Christian folkster Shawn McDonald had a hard time defining the scope of his craft with his first few albums, but Roots, his third full-length, more than rectified that.
None of those several early releases -- a prolific mix of studio, live, and ancillary EPs -- quite captured his essence.
They were too somber, too eager, too slow, or just plain too simplistic to sustain interest for an entire album's duration.
Roots brings all of those elements together with far more focus and balance, adding a healthy dose of his trippy folk-pop approach and a dash of organic soul to create McDonald's most accomplished album to date.
His ruminations are still psalm-like and worshipful, but the sonic palette is much more varied, as evidenced in the title track, a near-tribal mood piece that seems like a stripped-down b-side from Radiohead's Hail to the Thief sessions.
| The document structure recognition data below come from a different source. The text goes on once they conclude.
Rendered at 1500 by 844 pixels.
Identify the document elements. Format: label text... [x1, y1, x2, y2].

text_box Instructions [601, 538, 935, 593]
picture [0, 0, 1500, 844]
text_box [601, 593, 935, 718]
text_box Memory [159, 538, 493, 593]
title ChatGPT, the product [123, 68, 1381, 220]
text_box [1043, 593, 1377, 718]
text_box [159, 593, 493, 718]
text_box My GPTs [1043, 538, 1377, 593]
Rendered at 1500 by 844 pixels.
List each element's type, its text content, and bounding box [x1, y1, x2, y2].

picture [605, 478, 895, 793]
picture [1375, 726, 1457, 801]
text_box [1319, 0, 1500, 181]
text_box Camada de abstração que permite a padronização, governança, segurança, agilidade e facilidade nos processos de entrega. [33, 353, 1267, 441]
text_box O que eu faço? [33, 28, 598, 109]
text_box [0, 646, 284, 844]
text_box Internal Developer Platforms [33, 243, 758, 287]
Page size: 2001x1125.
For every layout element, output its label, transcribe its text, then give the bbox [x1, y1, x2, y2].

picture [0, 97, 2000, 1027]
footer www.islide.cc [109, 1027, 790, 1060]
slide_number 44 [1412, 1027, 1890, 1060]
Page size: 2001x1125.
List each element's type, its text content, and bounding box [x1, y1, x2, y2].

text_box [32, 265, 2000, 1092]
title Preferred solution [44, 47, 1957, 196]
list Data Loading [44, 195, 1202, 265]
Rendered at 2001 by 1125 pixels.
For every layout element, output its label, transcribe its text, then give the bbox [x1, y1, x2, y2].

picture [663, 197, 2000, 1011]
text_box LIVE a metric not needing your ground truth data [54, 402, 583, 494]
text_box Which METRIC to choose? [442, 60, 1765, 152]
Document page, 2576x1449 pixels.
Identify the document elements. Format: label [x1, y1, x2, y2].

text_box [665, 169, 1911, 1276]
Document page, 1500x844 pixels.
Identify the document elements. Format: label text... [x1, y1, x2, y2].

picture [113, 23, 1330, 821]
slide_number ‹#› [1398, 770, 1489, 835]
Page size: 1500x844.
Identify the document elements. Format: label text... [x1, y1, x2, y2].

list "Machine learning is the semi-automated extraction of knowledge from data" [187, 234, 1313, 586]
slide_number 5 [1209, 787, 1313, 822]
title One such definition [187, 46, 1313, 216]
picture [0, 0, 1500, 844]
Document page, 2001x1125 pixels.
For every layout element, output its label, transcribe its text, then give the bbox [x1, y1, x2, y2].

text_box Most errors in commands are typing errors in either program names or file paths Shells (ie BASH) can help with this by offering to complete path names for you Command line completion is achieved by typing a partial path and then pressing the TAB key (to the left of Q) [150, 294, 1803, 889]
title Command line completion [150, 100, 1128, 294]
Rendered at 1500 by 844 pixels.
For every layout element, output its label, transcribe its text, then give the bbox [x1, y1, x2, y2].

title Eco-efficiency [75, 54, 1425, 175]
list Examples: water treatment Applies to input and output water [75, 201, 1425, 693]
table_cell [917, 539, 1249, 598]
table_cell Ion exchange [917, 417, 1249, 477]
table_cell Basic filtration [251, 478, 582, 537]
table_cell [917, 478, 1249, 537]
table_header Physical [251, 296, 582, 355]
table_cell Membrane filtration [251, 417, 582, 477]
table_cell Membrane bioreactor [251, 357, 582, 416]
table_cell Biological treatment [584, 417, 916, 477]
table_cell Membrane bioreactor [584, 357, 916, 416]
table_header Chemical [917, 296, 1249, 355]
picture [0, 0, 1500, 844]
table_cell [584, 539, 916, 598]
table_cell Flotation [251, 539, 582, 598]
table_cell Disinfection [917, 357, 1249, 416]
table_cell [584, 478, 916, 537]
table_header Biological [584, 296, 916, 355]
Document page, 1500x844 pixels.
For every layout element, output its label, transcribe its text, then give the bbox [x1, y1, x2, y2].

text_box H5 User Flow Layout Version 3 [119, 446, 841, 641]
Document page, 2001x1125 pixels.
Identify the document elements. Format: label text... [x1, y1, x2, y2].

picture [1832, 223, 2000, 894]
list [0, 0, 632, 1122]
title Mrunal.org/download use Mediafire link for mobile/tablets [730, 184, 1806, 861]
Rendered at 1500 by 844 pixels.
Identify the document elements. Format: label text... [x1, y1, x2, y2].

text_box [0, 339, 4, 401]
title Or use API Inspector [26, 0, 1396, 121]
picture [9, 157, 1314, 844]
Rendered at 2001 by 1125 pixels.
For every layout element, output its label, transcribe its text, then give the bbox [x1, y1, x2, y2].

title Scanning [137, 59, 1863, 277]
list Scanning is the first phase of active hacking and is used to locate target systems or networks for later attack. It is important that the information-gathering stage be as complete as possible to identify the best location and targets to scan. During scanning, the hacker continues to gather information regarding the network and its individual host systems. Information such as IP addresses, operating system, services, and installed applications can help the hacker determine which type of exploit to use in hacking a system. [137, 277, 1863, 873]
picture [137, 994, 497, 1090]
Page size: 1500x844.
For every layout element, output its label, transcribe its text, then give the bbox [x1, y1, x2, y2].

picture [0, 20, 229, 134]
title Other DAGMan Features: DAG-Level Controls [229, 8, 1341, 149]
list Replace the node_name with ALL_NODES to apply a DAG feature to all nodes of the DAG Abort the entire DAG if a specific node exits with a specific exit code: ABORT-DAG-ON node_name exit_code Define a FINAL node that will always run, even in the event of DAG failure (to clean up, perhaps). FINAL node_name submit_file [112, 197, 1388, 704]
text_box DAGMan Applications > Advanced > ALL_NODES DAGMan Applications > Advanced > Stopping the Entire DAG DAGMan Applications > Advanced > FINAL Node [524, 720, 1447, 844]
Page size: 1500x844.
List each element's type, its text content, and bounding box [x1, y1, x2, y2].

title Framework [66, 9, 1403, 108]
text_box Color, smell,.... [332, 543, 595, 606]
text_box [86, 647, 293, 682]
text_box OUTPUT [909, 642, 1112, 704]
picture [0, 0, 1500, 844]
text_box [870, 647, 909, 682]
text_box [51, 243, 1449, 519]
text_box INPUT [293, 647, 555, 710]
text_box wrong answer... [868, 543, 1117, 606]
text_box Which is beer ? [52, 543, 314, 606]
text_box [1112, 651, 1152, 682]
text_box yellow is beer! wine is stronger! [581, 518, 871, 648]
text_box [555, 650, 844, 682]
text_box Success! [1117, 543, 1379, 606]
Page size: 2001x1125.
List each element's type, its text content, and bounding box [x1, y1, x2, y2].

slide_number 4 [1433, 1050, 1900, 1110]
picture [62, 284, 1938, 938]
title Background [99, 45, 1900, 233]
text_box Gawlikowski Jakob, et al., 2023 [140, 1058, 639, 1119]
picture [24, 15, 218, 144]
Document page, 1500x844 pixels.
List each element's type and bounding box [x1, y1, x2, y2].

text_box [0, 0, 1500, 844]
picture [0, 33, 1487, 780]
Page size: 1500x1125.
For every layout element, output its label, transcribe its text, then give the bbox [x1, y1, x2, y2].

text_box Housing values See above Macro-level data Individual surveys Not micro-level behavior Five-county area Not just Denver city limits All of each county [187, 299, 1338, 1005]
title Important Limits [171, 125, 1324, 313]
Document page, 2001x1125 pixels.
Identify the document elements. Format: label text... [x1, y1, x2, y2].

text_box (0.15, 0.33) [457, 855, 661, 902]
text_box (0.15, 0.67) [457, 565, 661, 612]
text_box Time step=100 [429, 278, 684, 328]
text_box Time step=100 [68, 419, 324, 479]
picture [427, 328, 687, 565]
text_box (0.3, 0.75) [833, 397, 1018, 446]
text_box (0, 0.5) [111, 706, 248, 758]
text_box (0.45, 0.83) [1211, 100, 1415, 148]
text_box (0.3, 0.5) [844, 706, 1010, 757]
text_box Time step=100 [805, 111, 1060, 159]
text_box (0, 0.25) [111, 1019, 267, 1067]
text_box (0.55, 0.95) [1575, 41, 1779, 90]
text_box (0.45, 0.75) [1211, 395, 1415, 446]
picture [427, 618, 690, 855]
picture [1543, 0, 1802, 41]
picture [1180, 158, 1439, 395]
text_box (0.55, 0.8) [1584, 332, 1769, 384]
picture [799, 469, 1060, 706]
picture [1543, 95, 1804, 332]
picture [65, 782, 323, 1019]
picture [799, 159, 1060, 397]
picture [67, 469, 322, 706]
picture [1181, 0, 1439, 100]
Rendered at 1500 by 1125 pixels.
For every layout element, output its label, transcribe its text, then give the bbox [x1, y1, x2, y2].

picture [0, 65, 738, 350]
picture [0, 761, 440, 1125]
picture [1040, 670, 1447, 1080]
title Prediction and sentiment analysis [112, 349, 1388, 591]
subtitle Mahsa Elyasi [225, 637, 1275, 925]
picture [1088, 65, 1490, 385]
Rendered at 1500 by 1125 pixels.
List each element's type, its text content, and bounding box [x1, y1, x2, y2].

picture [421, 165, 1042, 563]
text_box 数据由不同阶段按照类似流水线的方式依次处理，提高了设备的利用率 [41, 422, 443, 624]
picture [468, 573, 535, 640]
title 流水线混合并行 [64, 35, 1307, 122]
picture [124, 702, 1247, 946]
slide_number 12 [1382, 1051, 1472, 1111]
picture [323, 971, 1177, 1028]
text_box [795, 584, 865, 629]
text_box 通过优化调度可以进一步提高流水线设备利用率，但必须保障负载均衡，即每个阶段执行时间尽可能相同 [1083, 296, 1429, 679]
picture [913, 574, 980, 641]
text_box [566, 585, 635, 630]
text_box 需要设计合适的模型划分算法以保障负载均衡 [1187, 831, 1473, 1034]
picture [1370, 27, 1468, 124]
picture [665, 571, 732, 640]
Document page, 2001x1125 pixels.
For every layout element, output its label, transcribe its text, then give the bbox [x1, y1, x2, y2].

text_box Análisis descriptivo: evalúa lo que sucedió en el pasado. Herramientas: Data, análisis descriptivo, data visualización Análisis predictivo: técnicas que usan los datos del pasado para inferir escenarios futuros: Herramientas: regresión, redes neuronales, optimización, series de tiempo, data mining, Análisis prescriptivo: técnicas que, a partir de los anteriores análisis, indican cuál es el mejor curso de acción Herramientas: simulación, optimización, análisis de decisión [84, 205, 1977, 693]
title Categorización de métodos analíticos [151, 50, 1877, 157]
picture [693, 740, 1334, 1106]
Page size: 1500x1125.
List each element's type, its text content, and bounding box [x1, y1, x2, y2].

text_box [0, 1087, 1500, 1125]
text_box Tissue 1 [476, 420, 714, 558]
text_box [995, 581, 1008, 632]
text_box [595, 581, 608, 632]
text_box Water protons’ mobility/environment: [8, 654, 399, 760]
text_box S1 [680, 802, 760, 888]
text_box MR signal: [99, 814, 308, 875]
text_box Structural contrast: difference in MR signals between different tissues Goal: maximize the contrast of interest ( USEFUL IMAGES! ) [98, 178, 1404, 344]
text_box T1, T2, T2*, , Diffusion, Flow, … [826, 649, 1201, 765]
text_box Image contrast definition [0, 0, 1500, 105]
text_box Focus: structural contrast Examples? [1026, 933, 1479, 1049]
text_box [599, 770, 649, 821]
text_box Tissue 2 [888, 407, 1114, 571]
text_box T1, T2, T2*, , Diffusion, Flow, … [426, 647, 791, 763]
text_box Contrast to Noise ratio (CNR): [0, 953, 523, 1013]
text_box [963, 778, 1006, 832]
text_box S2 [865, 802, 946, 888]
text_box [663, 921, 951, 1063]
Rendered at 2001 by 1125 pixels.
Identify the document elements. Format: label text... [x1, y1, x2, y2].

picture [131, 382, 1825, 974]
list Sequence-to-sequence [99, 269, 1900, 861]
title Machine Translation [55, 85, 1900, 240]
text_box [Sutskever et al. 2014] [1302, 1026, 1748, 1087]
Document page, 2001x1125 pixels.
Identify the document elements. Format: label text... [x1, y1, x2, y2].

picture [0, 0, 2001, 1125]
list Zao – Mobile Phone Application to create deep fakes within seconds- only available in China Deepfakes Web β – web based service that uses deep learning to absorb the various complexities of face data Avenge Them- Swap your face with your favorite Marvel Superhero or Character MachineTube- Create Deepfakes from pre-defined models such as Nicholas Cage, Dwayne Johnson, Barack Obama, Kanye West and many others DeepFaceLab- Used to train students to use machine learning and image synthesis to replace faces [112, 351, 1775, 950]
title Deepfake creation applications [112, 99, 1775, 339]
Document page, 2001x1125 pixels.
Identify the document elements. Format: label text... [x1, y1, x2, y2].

That's as progressive as things get, but McDonald is by no means complacent with everything else.
Pre-Roots, an acoustic-only number from the singer/songwriter could easily devolve into an overlong coffeehouse piece, but here those fingerpicked moments, like the quirky "Slow Down," are never boring or routine.
If anything, it seems like McDonald has learned that less is more shouldn't mean tedious, but an opportunity to let nuance, not numbness, do the trick.
He still entertains a certain rhythmic sensibility in the way he incorporates loops and blips into the more uptempo tracks -- kind of like more trip-hoppish Jack Johnson -- but now there's a certain jazziness running throughout, enlivened by wistful strings and miscellaneous aural tricks by producer Christopher Stevens.
Roots is a bohemian alt pop disc through and through -- so atypical of the Christian singer/songwriter tradition that it could easily appeal to those not normally attuned to mainline CCM.